While serving as a U.S. Navy communications station from 1938 to 1998, the Naval Communications Detachment at Cheltenham, Maryland was a critical participant in several important events in US history, including the attack on Pearl Harbor, Hawaii and the 1962 Cuban missile crisis. FLETC Cheltenham carries on this rich tradition of serving our nation.


The National Capital Region is home to 60-plus federal law enforcement agencies along with several state and local agencies. These agencies have a critical need for in-service/requalification training, particularly firearms, driver and tactics training. In response to this identified need, Congress enacted Public Law 106-346 in 2000, which directed the Federal Law Enforcement Training Centers (FLETC) “to establish and operate a metropolitan area law enforcement training center.” The Office of Cheltenham Operations (OCH) began large-scale training in 2004 and has experienced significant growth since. The primary mission of the facility is to provide advanced and in-service firearms, driver and tactics training to approximately 20,000 officers and agents in the National Capital Region. The facility also serves the Washington, D.C., Metropolitan Police Department and state and local law enforcement agencies on a space-available basis.

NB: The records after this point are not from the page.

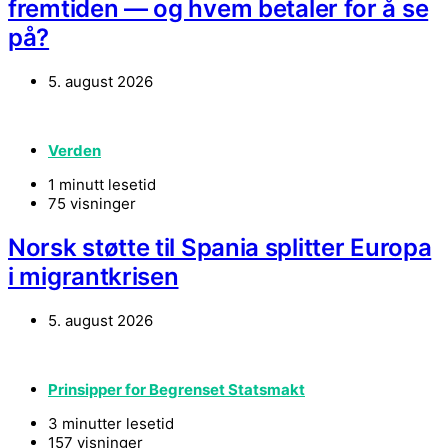
fremtiden — og hvem betaler for å se
på?
5. august 2026
Verden
1 minutt lesetid
75 visninger
Norsk støtte til Spania splitter Europa
i migrantkrisen
5. august 2026
Prinsipper for Begrenset Statsmakt
3 minutter lesetid
157 visninger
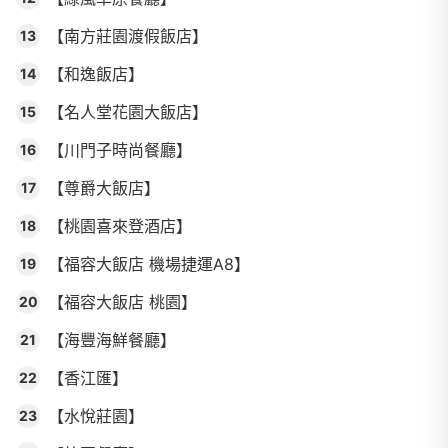
【南方莊園渡假飯店】
13
【和逸飯店】
14
【名人堂花園大飯店】
15
【川門子時尚餐廳】
16
【尊爵大飯店】
17
【桃園喜來登酒店】
18
【福容大飯店 機場捷運A8】
19
【福容大飯店 桃園】
20
【海豐海鮮餐廳】
21
【香江匯】
22
【水悅莊園】
23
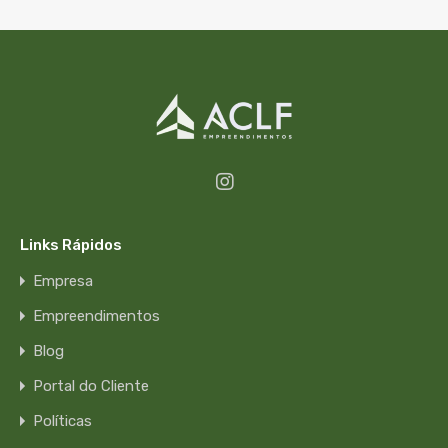
Links Rápidos
Empresa
Empreendimentos
Blog
Portal do Cliente
Políticas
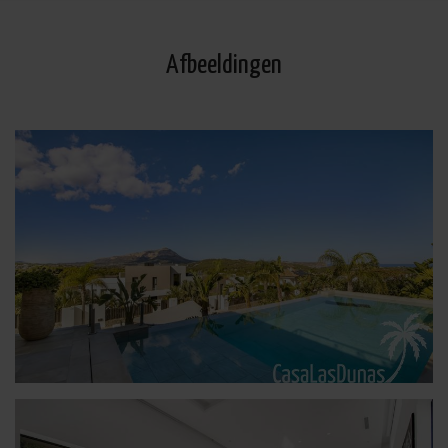
Afbeeldingen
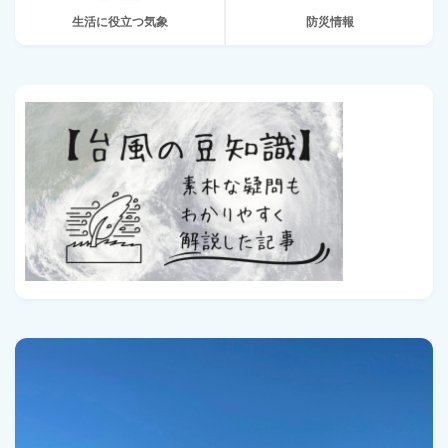
生活に役立つ気象
防災情報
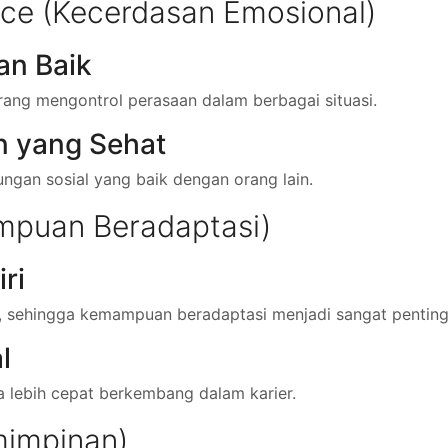
ence (Kecerdasan Emosional)
an Baik
ng mengontrol perasaan dalam berbagai situasi.
 yang Sehat
ungan sosial yang baik dengan orang lain.
ampuan Beradaptasi)
ri
h, sehingga kemampuan beradaptasi menjadi sangat penting
l
 lebih cepat berkembang dalam karier.
mimpinan)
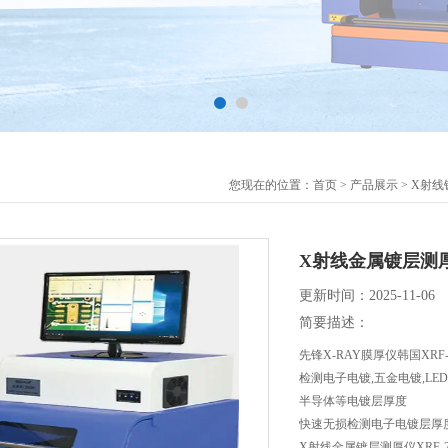
您现在的位置：
首页
>
产品展示
>
X射线
X射线金属镀层测厚仪
更新时间：2025-11-06
简要描述：
先锋X-RAY膜厚仪韩国XRF-
检测电子电镀,五金电镀,LE
半导体等电镀层厚度
快速无损检测电子电镀层厚
X射线金属镀层测厚仪XRF-2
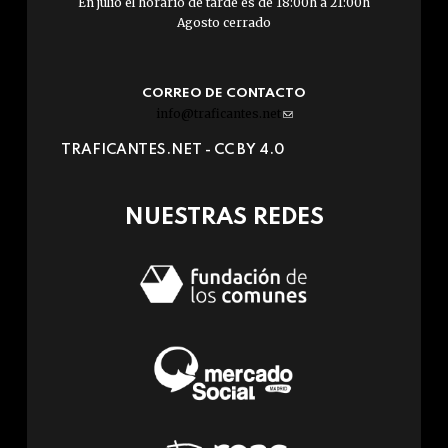
En julio el horario de tarde es de 18:00h a 21:00h
Agosto cerrado
CORREO DE CONTACTO
info@traficantes.net
(link
sends
TRAFICANTES.NET -
CC BY 4.0
e-
mail)
NUESTRAS REDES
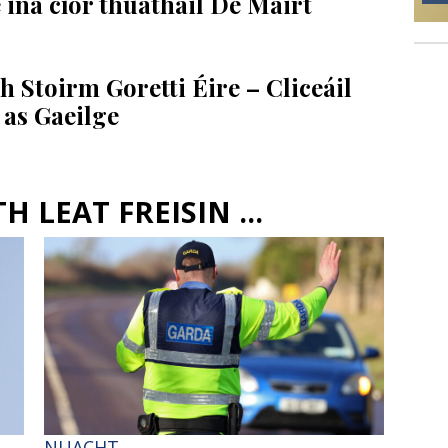
ina cíor thuathail Dé Máirt
h Stoirm Goretti Éire – Cliceáil
 as Gaeilge
 LEAT FREISIN ...
NUACHT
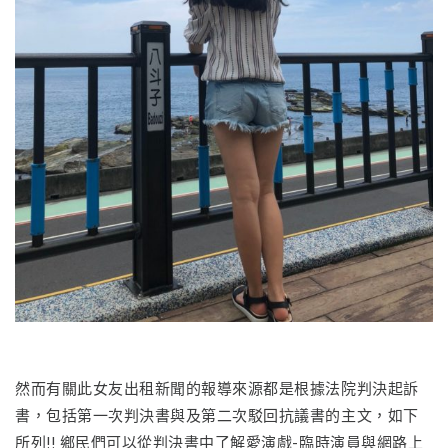
然而有關此女友出租新聞的報導來源都是根據法院判決起訴
書，包括第一次判決書與及第二次駁回抗議書的主文，如下
所列!! 鄉民們可以從判決書中了解愛演戲-臨時演員與網路上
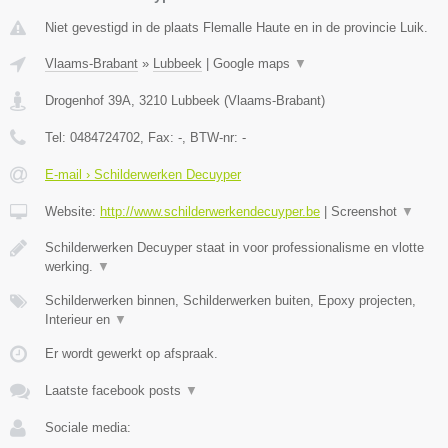
Niet gevestigd in de plaats Flemalle Haute en in de provincie Luik.
Vlaams-Brabant
»
Lubbeek
|
Google maps
▼
Drogenhof 39A
,
3210
Lubbeek
(
Vlaams-Brabant
)
Tel:
0484724702
, Fax:
-
, BTW-nr:
-
E-mail › Schilderwerken Decuyper
Website:
http://www.schilderwerkendecuyper.be
|
Screenshot
▼
Schilderwerken Decuyper staat in voor professionalisme en vlotte
werking.
▼
Schilderwerken binnen, Schilderwerken buiten, Epoxy projecten,
Interieur en
▼
Er wordt gewerkt op afspraak.
Laatste facebook posts
▼
Sociale media:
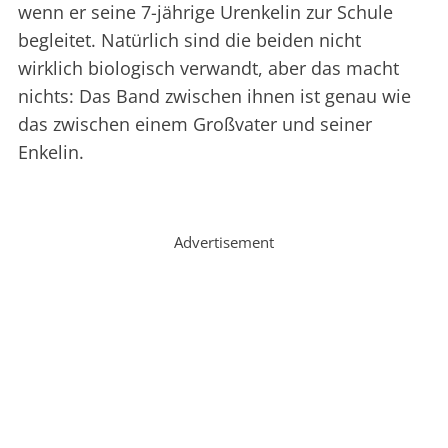
wenn er seine 7-jährige Urenkelin zur Schule
begleitet. Natürlich sind die beiden nicht
wirklich biologisch verwandt, aber das macht
nichts: Das Band zwischen ihnen ist genau wie
das zwischen einem Großvater und seiner
Enkelin.
Advertisement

The OCH is located 15 miles southeast of downtown Washington, D.C., on a 250-acre facility, formerly a U.S. Navy Communications Station, which the FLETC acquired on May 29, 2001. The OCH provides state-of-the-art training technologies; educational and conference facilities; multi-purpose classrooms for professional development, leadership and management training; as well as computer training labs. The site is also home to the United States Capitol Police Academy, the Pentagon Force Protection Agency Academy, and the Prince Georges County Fire Academy.

The OCH indoor firearms range offers 108 firing points divided among seven ranges. These ranges are enclosed in an environmentally safe 151,605-square-foot building, which includes a 100-yard range with 11 firing points. It is arguably the largest indoor range in the country. Adjacent to the indoor firing range is a tactical village that features several building complexes constructed using large shipping containers. The village also includes tactical training houses, classrooms, a cover and concealment course and a 100 x 50 foot indoor venue designed to conduct close quarters training such as active shooter/threat. These facilities are used for a variety of in-service and advanced tactical training programs.

The site is also the home of the FLETC’s first combined skills driving range where students learn law enforcement driving skills in a real-world environment.  The combined distance 2.2 mile driving range is designed and laid out in two distinctly different driving environments.  The eastern section of the range is referred to as the “urban grid” and the western portion being known as the “highway.”  A few of the attributes included in the “urban grid” are functional traffic lights, legal road-signs, complex intersections, one-way streets, and multiple traffic lanes with grassy center medians.  The “highway” side of the driving range boasts a long straight away, numerous types of wide sweeping turns, traffic lights, along with applicable legal street markings.  All these features combined with the unique aspect of numerous elevation changes throughout both sides of the driving range, make it unrivaled when it comes to the ability to train for real-world emergency response and protective detail driving.  The driver training facility also includes an irrigated skid pad and a non-emergency vehicle operations course, which can facilitate multiple students practicing the same training objectives at the same time, on three identical courses.

In June 2012, the renovation of the former Navy Headquarters Building was completed, adding a 24-person classroom and 24-person computer lab. This complex also includes a large training venue for infrastructure protection training.